• What the task asks: In the lines from the start of the records up to and including the line containing "吞吐率：**单位时间**内**流水线所完成的任务数量**或输出的结果数量", rename "Effort" to "Workload" and give only those lines, with nothing else changed.
•••••
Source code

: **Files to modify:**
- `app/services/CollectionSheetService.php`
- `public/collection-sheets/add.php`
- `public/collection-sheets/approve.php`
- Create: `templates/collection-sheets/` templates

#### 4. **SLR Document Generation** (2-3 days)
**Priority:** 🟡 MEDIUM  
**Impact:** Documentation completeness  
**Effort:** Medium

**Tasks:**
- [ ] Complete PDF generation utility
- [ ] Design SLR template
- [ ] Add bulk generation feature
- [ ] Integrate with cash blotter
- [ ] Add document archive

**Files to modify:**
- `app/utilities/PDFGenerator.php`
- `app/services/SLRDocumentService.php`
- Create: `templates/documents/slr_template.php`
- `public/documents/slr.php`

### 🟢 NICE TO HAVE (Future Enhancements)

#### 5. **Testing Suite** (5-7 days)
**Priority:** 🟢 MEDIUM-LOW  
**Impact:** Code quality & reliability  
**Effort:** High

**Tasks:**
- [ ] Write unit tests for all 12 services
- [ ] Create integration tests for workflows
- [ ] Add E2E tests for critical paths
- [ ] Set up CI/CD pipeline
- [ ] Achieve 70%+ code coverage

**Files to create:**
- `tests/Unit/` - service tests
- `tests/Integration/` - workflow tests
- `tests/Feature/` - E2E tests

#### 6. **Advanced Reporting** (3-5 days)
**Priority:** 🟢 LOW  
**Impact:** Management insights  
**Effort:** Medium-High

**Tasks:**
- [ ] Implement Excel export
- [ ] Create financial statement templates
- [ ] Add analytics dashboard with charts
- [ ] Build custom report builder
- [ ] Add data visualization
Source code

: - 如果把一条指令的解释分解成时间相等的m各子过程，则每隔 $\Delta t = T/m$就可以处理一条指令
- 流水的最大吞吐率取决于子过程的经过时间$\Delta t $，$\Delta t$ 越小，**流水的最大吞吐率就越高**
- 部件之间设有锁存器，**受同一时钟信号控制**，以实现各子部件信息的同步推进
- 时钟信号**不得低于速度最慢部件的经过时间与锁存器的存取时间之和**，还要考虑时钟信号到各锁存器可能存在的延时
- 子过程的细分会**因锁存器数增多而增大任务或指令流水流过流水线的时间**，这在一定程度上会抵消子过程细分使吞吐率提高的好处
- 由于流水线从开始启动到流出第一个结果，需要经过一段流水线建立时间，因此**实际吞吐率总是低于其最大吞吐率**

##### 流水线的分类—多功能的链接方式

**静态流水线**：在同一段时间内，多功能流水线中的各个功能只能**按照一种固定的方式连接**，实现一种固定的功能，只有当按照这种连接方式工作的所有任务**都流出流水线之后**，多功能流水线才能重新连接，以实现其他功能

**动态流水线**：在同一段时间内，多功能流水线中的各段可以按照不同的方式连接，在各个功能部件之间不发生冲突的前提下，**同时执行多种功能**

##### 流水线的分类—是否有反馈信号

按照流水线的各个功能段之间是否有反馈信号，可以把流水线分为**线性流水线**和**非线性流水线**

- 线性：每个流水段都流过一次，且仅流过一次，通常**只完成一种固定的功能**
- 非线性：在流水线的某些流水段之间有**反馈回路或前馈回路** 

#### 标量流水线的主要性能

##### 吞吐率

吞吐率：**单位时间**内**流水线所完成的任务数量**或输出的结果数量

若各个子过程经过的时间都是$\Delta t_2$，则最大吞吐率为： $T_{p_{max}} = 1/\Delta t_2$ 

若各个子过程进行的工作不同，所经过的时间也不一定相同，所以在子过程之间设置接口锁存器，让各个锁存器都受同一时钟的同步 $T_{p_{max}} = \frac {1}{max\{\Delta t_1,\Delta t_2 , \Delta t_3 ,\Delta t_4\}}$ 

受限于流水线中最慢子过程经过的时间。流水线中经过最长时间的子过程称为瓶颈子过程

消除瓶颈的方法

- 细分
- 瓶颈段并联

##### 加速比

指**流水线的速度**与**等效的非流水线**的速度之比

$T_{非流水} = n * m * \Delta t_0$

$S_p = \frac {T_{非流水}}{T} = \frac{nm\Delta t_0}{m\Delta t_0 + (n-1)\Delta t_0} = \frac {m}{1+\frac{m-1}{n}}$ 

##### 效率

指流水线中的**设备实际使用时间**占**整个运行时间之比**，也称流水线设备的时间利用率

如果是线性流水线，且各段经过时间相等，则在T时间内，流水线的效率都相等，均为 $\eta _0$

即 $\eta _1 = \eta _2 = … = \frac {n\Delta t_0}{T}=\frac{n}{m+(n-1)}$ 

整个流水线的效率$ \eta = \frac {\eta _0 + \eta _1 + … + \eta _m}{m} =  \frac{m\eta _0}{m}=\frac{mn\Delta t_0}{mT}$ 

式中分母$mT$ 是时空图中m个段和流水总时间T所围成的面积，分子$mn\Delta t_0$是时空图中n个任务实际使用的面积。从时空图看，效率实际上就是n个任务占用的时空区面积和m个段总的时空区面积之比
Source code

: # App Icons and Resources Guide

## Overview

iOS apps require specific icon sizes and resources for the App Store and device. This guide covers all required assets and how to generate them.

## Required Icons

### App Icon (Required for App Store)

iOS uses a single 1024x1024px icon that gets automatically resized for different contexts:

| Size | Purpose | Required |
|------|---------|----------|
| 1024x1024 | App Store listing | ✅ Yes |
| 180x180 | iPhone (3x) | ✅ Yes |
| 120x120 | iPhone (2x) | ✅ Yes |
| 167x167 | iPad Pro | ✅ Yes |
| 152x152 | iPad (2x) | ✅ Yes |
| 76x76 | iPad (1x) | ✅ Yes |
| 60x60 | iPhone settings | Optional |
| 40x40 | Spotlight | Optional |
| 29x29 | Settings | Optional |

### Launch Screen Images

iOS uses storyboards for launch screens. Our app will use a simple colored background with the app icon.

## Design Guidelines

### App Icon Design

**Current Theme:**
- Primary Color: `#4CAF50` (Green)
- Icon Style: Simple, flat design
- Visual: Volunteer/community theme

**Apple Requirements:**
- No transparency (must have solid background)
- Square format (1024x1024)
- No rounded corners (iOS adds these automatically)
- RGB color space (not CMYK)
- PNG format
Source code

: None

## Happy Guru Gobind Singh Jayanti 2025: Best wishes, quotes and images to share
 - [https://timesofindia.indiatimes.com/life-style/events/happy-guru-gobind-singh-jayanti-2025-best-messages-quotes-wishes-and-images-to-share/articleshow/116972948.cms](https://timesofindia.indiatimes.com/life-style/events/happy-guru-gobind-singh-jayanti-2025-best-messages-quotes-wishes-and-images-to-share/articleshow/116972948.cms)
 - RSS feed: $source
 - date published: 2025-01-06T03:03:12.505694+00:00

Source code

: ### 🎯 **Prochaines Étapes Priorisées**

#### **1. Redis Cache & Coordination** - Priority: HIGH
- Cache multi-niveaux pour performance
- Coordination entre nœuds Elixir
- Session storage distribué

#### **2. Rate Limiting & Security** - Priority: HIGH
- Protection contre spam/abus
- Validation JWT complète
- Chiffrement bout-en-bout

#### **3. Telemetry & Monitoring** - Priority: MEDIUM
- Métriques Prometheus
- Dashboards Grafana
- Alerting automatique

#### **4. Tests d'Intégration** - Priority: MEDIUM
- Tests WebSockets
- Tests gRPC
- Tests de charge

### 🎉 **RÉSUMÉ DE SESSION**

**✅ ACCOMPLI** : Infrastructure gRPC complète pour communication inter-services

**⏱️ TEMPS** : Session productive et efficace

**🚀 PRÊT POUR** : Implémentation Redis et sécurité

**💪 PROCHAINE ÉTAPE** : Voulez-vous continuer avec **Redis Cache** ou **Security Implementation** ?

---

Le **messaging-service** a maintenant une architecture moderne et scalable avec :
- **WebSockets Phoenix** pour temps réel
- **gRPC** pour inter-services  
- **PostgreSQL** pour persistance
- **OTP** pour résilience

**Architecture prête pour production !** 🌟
•••••
• Solution to this problem:
Source code

: **Files to modify:**
- `app/services/CollectionSheetService.php`
- `public/collection-sheets/add.php`
- `public/collection-sheets/approve.php`
- Create: `templates/collection-sheets/` templates

#### 4. **SLR Document Generation** (2-3 days)
**Priority:** 🟡 MEDIUM  
**Impact:** Documentation completeness  
**Workload:** Medium

**Tasks:**
- [ ] Complete PDF generation utility
- [ ] Design SLR template
- [ ] Add bulk generation feature
- [ ] Integrate with cash blotter
- [ ] Add document archive

**Files to modify:**
- `app/utilities/PDFGenerator.php`
- `app/services/SLRDocumentService.php`
- Create: `templates/documents/slr_template.php`
- `public/documents/slr.php`

### 🟢 NICE TO HAVE (Future Enhancements)

#### 5. **Testing Suite** (5-7 days)
**Priority:** 🟢 MEDIUM-LOW  
**Impact:** Code quality & reliability  
**Workload:** High

**Tasks:**
- [ ] Write unit tests for all 12 services
- [ ] Create integration tests for workflows
- [ ] Add E2E tests for critical paths
- [ ] Set up CI/CD pipeline
- [ ] Achieve 70%+ code coverage

**Files to create:**
- `tests/Unit/` - service tests
- `tests/Integration/` - workflow tests
- `tests/Feature/` - E2E tests

#### 6. **Advanced Reporting** (3-5 days)
**Priority:** 🟢 LOW  
**Impact:** Management insights  
**Workload:** Medium-High

**Tasks:**
- [ ] Implement Excel export
- [ ] Create financial statement templates
- [ ] Add analytics dashboard with charts
- [ ] Build custom report builder
- [ ] Add data visualization
Source code

: - 如果把一条指令的解释分解成时间相等的m各子过程，则每隔 $\Delta t = T/m$就可以处理一条指令
- 流水的最大吞吐率取决于子过程的经过时间$\Delta t $，$\Delta t$ 越小，**流水的最大吞吐率就越高**
- 部件之间设有锁存器，**受同一时钟信号控制**，以实现各子部件信息的同步推进
- 时钟信号**不得低于速度最慢部件的经过时间与锁存器的存取时间之和**，还要考虑时钟信号到各锁存器可能存在的延时
- 子过程的细分会**因锁存器数增多而增大任务或指令流水流过流水线的时间**，这在一定程度上会抵消子过程细分使吞吐率提高的好处
- 由于流水线从开始启动到流出第一个结果，需要经过一段流水线建立时间，因此**实际吞吐率总是低于其最大吞吐率**

##### 流水线的分类—多功能的链接方式

**静态流水线**：在同一段时间内，多功能流水线中的各个功能只能**按照一种固定的方式连接**，实现一种固定的功能，只有当按照这种连接方式工作的所有任务**都流出流水线之后**，多功能流水线才能重新连接，以实现其他功能

**动态流水线**：在同一段时间内，多功能流水线中的各段可以按照不同的方式连接，在各个功能部件之间不发生冲突的前提下，**同时执行多种功能**

##### 流水线的分类—是否有反馈信号

按照流水线的各个功能段之间是否有反馈信号，可以把流水线分为**线性流水线**和**非线性流水线**

- 线性：每个流水段都流过一次，且仅流过一次，通常**只完成一种固定的功能**
- 非线性：在流水线的某些流水段之间有**反馈回路或前馈回路** 

#### 标量流水线的主要性能

##### 吞吐率

吞吐率：**单位时间**内**流水线所完成的任务数量**或输出的结果数量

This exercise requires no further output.